Recently, Implementing the B&R Initiative: China's Exploration and the Positioning of Beijing was published by Social Sciences Academic Press. The book analyses the division of labor and the positioning in the international trade between China and the countries along the Belt and Road in Southeast Asia and Central and Eastern Europe, and thereby identifies the competitive and complementary relationships in the bilateral trade, and looks into the measures that can unlock the trade and investment potential among China and different countries.
Among the countries along the Belt and Road in Southeast Asia, Singapore and Malaysia have a clear advantage in medium-high- and high-tech manufactured goods, with which China is more complementary than competitive. Compared to Thailand, China has a higher proportion of low-medium-tech manufactured exports, but a much lower proportion of medium-tech manufactured exports, suggesting that there is fierce competition between China and Thailand in low-medium- and medium-tech manufactured goods. Vietnam, Indonesia and the Philippines show a clear competitive advantage over China in low-tech manufactured goods, while China has a comparative advantage in the other four types of technology-intensive manufactured goods. In recent years, as the Chinese government has put in place incentive policies and funding support, China’s proportion of capital- and technology-intensive high-tech manufactured exports has increased year on year, gaining a comparative advantage over countries such as Thailand and Vietnam, but still lagging behind the developed countries such as Singapore. Meanwhile, China still maintains a comparative advantage in low-medium-tech manufactured exports that show growth momentum.
Among the countries along the Belt and Road in Central and Eastern Europe, China and Romania, with a highly similar export structure, compete with each other in various types of high-tech goods. As Central and Eastern European countries (CEECs) are highly dependent on the EU, China’s imports from CEECs are negligible compared to EU’s imports from those countries. Therefore, there remain many areas where the international trade between China and CEECs needs be developed in more diversified forms. In this sense, China is more complementary with CEECs in different types of high-tech manufactured goods, not just with Romania alone. Poland, the Czech Republic and Hungary have the largest proportion of medium- and high-tech manufactured exports and are also highly competitive at the international market, so they highly complement China in medium- and high-tech manufactured goods. The weakening of China’s advantage in low-tech manufactured goods as a result of the changes in its resources is also the case in CEECs.
Based on the above analysis, the book believes that China needs to adapt its measures to local conditions in international trade while adhering to the principle of mutual benefits and win-win results.

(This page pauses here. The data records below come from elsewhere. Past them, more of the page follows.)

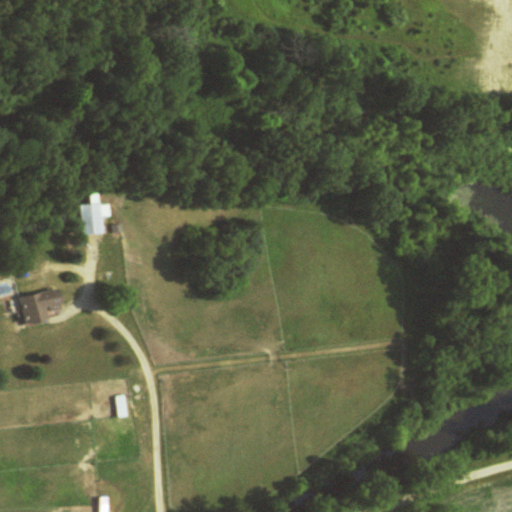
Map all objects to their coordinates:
building: (92, 217)
building: (35, 307)
road: (198, 507)
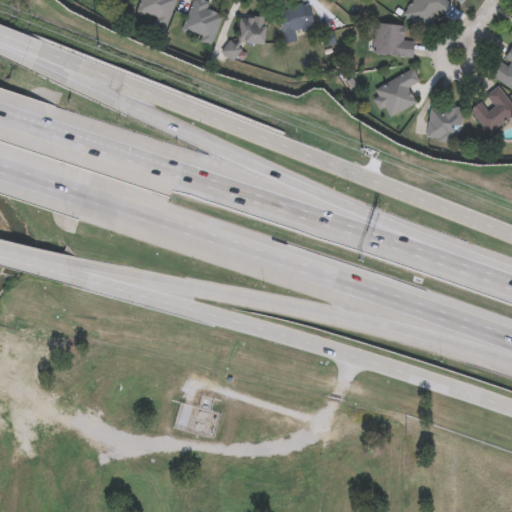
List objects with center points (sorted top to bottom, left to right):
building: (458, 1)
building: (459, 1)
building: (155, 10)
building: (156, 11)
building: (422, 12)
building: (423, 12)
building: (200, 21)
building: (201, 22)
building: (291, 23)
building: (292, 25)
road: (476, 26)
building: (510, 33)
building: (510, 34)
building: (246, 35)
building: (247, 36)
building: (391, 41)
building: (392, 42)
road: (18, 43)
road: (21, 54)
building: (504, 70)
building: (504, 71)
building: (395, 94)
building: (396, 95)
building: (491, 110)
building: (492, 111)
building: (441, 123)
building: (442, 124)
road: (28, 128)
road: (274, 141)
road: (230, 153)
road: (38, 187)
road: (235, 191)
road: (10, 254)
road: (463, 264)
road: (100, 273)
road: (295, 274)
road: (85, 275)
road: (346, 326)
road: (331, 349)
road: (290, 415)
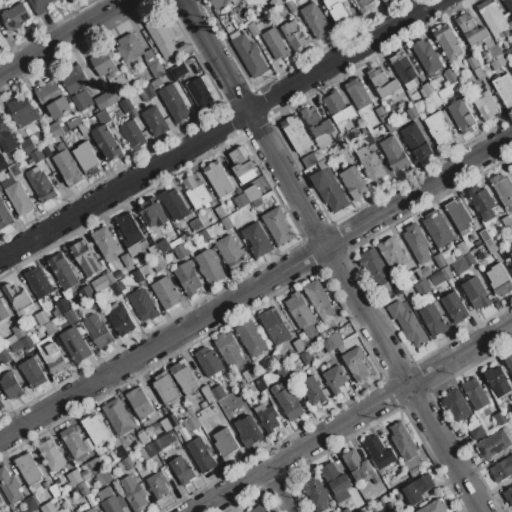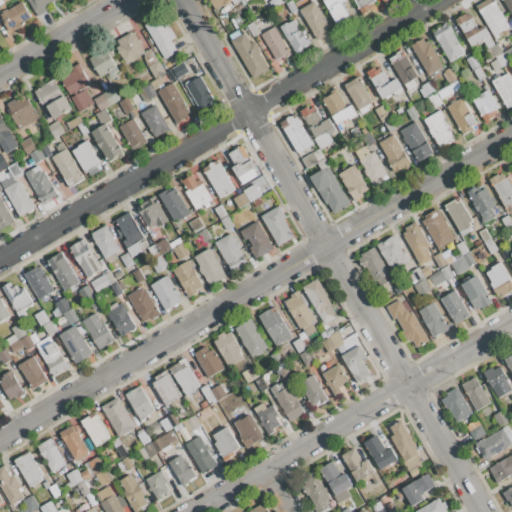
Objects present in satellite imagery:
building: (385, 0)
building: (217, 2)
building: (224, 2)
building: (364, 4)
building: (38, 5)
building: (39, 5)
building: (364, 5)
building: (509, 5)
building: (508, 6)
building: (336, 9)
building: (337, 9)
building: (13, 16)
building: (15, 16)
building: (493, 18)
building: (314, 19)
building: (314, 20)
building: (265, 24)
building: (253, 28)
building: (471, 29)
building: (471, 30)
building: (511, 33)
building: (294, 35)
building: (295, 35)
building: (161, 36)
building: (162, 36)
road: (62, 37)
building: (148, 37)
building: (447, 42)
building: (448, 42)
building: (274, 43)
building: (276, 43)
building: (128, 47)
building: (129, 47)
building: (249, 55)
building: (250, 55)
building: (426, 56)
building: (427, 56)
building: (149, 57)
building: (502, 59)
building: (473, 61)
building: (102, 63)
building: (103, 63)
building: (156, 69)
building: (404, 69)
building: (181, 70)
building: (403, 70)
building: (480, 73)
building: (450, 75)
building: (74, 80)
building: (381, 83)
building: (384, 83)
building: (451, 87)
building: (78, 88)
building: (504, 88)
building: (427, 89)
building: (503, 89)
building: (198, 92)
building: (146, 93)
building: (200, 93)
building: (357, 94)
building: (358, 95)
building: (111, 96)
building: (53, 98)
building: (105, 98)
building: (51, 99)
building: (81, 100)
building: (434, 100)
building: (101, 102)
building: (173, 102)
building: (174, 102)
building: (127, 104)
building: (485, 104)
building: (485, 106)
building: (337, 107)
building: (338, 108)
building: (381, 110)
building: (20, 111)
building: (21, 111)
building: (399, 111)
building: (412, 113)
building: (461, 115)
building: (462, 115)
building: (154, 120)
building: (155, 120)
building: (317, 122)
building: (316, 125)
building: (390, 125)
building: (82, 128)
building: (55, 129)
road: (219, 129)
building: (438, 129)
building: (439, 129)
building: (76, 132)
building: (294, 132)
building: (131, 133)
building: (132, 133)
building: (296, 133)
building: (369, 138)
building: (6, 140)
building: (415, 141)
building: (416, 141)
building: (106, 142)
building: (32, 143)
building: (107, 143)
building: (45, 151)
building: (362, 152)
building: (394, 152)
building: (393, 153)
building: (37, 155)
building: (86, 157)
building: (86, 159)
building: (240, 161)
building: (2, 162)
building: (322, 163)
building: (67, 165)
building: (371, 166)
building: (511, 166)
building: (66, 167)
building: (373, 167)
building: (14, 169)
road: (454, 169)
building: (245, 172)
building: (4, 175)
building: (247, 176)
building: (217, 178)
building: (218, 178)
building: (353, 181)
building: (354, 181)
building: (40, 183)
building: (260, 183)
building: (41, 185)
building: (1, 187)
building: (503, 188)
building: (194, 190)
building: (329, 190)
building: (330, 190)
building: (504, 190)
building: (196, 191)
building: (252, 192)
building: (18, 198)
building: (241, 200)
building: (173, 203)
building: (483, 203)
building: (174, 204)
building: (481, 204)
building: (151, 212)
building: (220, 212)
building: (152, 213)
building: (457, 214)
building: (4, 215)
building: (459, 215)
building: (506, 221)
building: (227, 223)
building: (196, 225)
building: (277, 225)
building: (277, 225)
building: (436, 228)
building: (437, 228)
building: (126, 229)
building: (132, 234)
road: (337, 238)
building: (255, 239)
building: (257, 239)
building: (104, 241)
building: (105, 242)
building: (176, 242)
building: (417, 242)
building: (416, 243)
building: (163, 246)
building: (491, 246)
building: (181, 251)
building: (230, 252)
building: (231, 252)
building: (391, 252)
building: (393, 252)
road: (332, 255)
building: (84, 257)
building: (463, 257)
building: (510, 257)
building: (85, 258)
building: (155, 258)
building: (511, 260)
building: (440, 261)
building: (374, 264)
building: (208, 266)
building: (210, 267)
building: (374, 267)
building: (62, 270)
building: (63, 271)
building: (426, 271)
building: (446, 273)
building: (416, 275)
building: (186, 277)
building: (187, 278)
building: (437, 278)
building: (498, 279)
building: (499, 279)
building: (103, 281)
building: (38, 282)
building: (38, 282)
building: (121, 285)
building: (422, 287)
building: (116, 289)
building: (165, 292)
building: (166, 292)
building: (475, 292)
building: (84, 293)
building: (475, 293)
building: (16, 296)
building: (17, 296)
building: (319, 300)
building: (318, 301)
building: (93, 302)
building: (142, 303)
building: (143, 304)
building: (63, 305)
building: (454, 307)
building: (455, 307)
building: (3, 311)
building: (301, 312)
building: (300, 313)
building: (71, 316)
building: (41, 317)
building: (120, 318)
building: (120, 319)
building: (433, 319)
building: (433, 319)
building: (336, 321)
building: (408, 323)
building: (408, 324)
building: (274, 325)
building: (274, 325)
building: (50, 327)
building: (19, 330)
building: (97, 330)
building: (98, 330)
building: (324, 334)
building: (302, 335)
building: (250, 338)
building: (251, 338)
building: (11, 339)
building: (336, 339)
building: (27, 341)
building: (75, 343)
building: (327, 343)
building: (74, 344)
building: (17, 345)
building: (299, 345)
building: (228, 348)
building: (228, 348)
building: (51, 355)
building: (350, 355)
road: (140, 356)
building: (5, 357)
building: (305, 357)
building: (53, 358)
building: (277, 358)
building: (207, 360)
building: (209, 361)
building: (509, 362)
building: (356, 363)
building: (509, 363)
building: (32, 372)
building: (32, 372)
building: (250, 374)
building: (285, 374)
building: (184, 376)
building: (183, 377)
building: (334, 378)
building: (335, 378)
building: (498, 380)
building: (497, 381)
building: (10, 384)
building: (261, 384)
building: (11, 385)
building: (164, 386)
building: (166, 387)
building: (312, 390)
building: (220, 391)
building: (313, 391)
building: (474, 393)
building: (476, 393)
building: (207, 394)
building: (139, 401)
building: (287, 401)
building: (138, 402)
building: (287, 402)
building: (204, 403)
building: (1, 404)
building: (193, 404)
building: (456, 404)
building: (455, 405)
building: (117, 416)
building: (267, 416)
building: (118, 417)
building: (267, 417)
road: (353, 417)
building: (501, 418)
building: (173, 420)
building: (149, 422)
building: (193, 423)
building: (166, 424)
building: (94, 429)
building: (247, 429)
building: (95, 430)
building: (248, 430)
building: (476, 431)
building: (476, 431)
building: (184, 434)
building: (144, 437)
building: (73, 441)
building: (73, 441)
building: (164, 441)
building: (224, 441)
building: (494, 442)
building: (225, 443)
building: (493, 444)
building: (403, 445)
building: (407, 448)
building: (151, 449)
building: (379, 452)
building: (380, 452)
building: (144, 453)
building: (50, 454)
building: (199, 454)
building: (51, 455)
building: (201, 455)
building: (126, 463)
building: (357, 465)
building: (94, 466)
building: (358, 467)
building: (27, 468)
building: (501, 468)
building: (28, 469)
building: (181, 469)
building: (182, 469)
building: (502, 469)
building: (85, 474)
building: (74, 477)
building: (102, 477)
building: (335, 481)
building: (336, 481)
building: (157, 484)
building: (157, 484)
building: (9, 485)
building: (10, 485)
building: (67, 486)
building: (83, 487)
building: (416, 489)
building: (416, 489)
road: (278, 490)
building: (55, 491)
building: (132, 492)
building: (133, 492)
building: (315, 492)
building: (316, 492)
building: (508, 495)
building: (508, 495)
building: (1, 499)
building: (108, 500)
building: (110, 502)
building: (30, 503)
building: (377, 506)
building: (433, 506)
building: (433, 507)
building: (51, 508)
building: (259, 508)
building: (260, 508)
building: (23, 510)
building: (89, 510)
building: (90, 510)
building: (345, 510)
building: (381, 510)
building: (382, 510)
building: (362, 511)
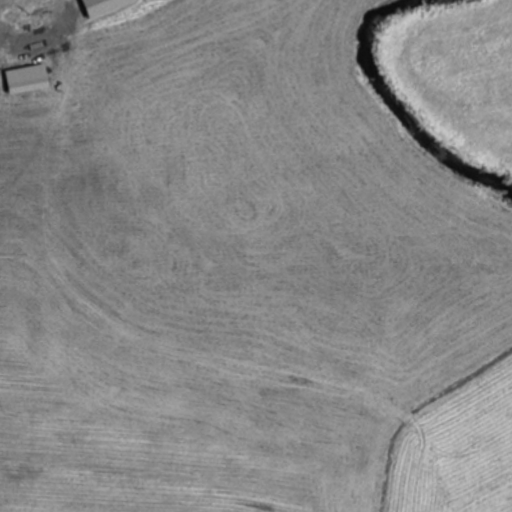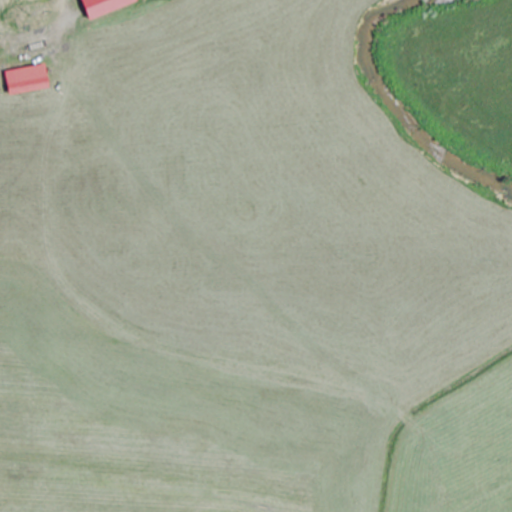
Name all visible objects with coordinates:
building: (111, 7)
road: (36, 14)
building: (32, 80)
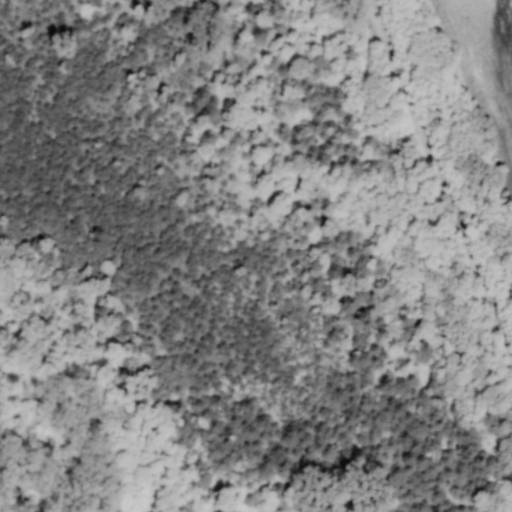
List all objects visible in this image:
park: (486, 63)
road: (440, 175)
road: (142, 512)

For example, Singapore and Malaysia are ahead of China in both the overall technological level of exports and economic development. However, the labor costs in those countries are relatively high as a result of the scarcity of local natural resources and the strict regulations on minimum wages and labor taxes. Thus, China can export labor-intensive products to Singapore and Malaysia, including low- and low-medium-tech manufactured products to meet their needs in foreign trade. At the same time, considering that China’s rapidly advancing industrialization and modernization have generated great needs for foreign investment and technology, China can attract Singapore’s high-end manufacturing companies to invest and set up factories in China, thereby facilitating the development and upgrading of domestic advanced factors through higher-level cooperation. But in this process, China may weaken its competitive relationship with Vietnam and Indonesia through such measures as differentiated exports and investment environment improvement. China’s comparative advantage in labor-intensive products is gradually declining, while Vietnam, Indonesia, and the Philippines continue to enjoy the “demographic dividend” brought by the high proportion of young adults. To achieve dislocation competition, China can gradually transfer the low-end manufacturing industries to those countries in the process of regional integration, and at the same time increase its investment in those countries and outsource to them the relatively basic production links along the verticalized industry chains of its manufacturing industry. This is mutually beneficial as it not only saves China’s trade costs, but also creates a large number of local jobs. In addition, China can also help these countries speed up the construction of infrastructure such as railways, reducing the trade and transportation costs in the implementation of the Belt and Road Initiative.
The book proposes that China should fully expand its market share in Central and Eastern Europe. China is more complementary with CEECs in trade than Southeast Asian countries. Theoretically speaking, as for some CEECs with rich resources but slower growth rate, China can export to them capital- or technology-intensive products and import resource-intensive products. As for the CEECs at higher development level, China can cooperate with them in capital- and technology-intensive products, further diversify the trade structure, and actively encourage outstanding Chinese companies to invest in CEECs. China should pay attention to the diversity of CEECs, and well understand the features and complexity of each country. Building upon this, China can seek breakthroughs through the “16+1 cooperation” mechanism, identify the true interests of both parties through bilateral pragmatic talks, and advance the targeted cooperation based on the technological level and structure of the exports. Chinese government departments can actively promote the products to CEECs through commodity fairs, to facilitate those products to “go global”. Moreover, China should give full play to the competitive advantages of different types of technology-intensive products, which is conducive to the technology spillover and learning effects.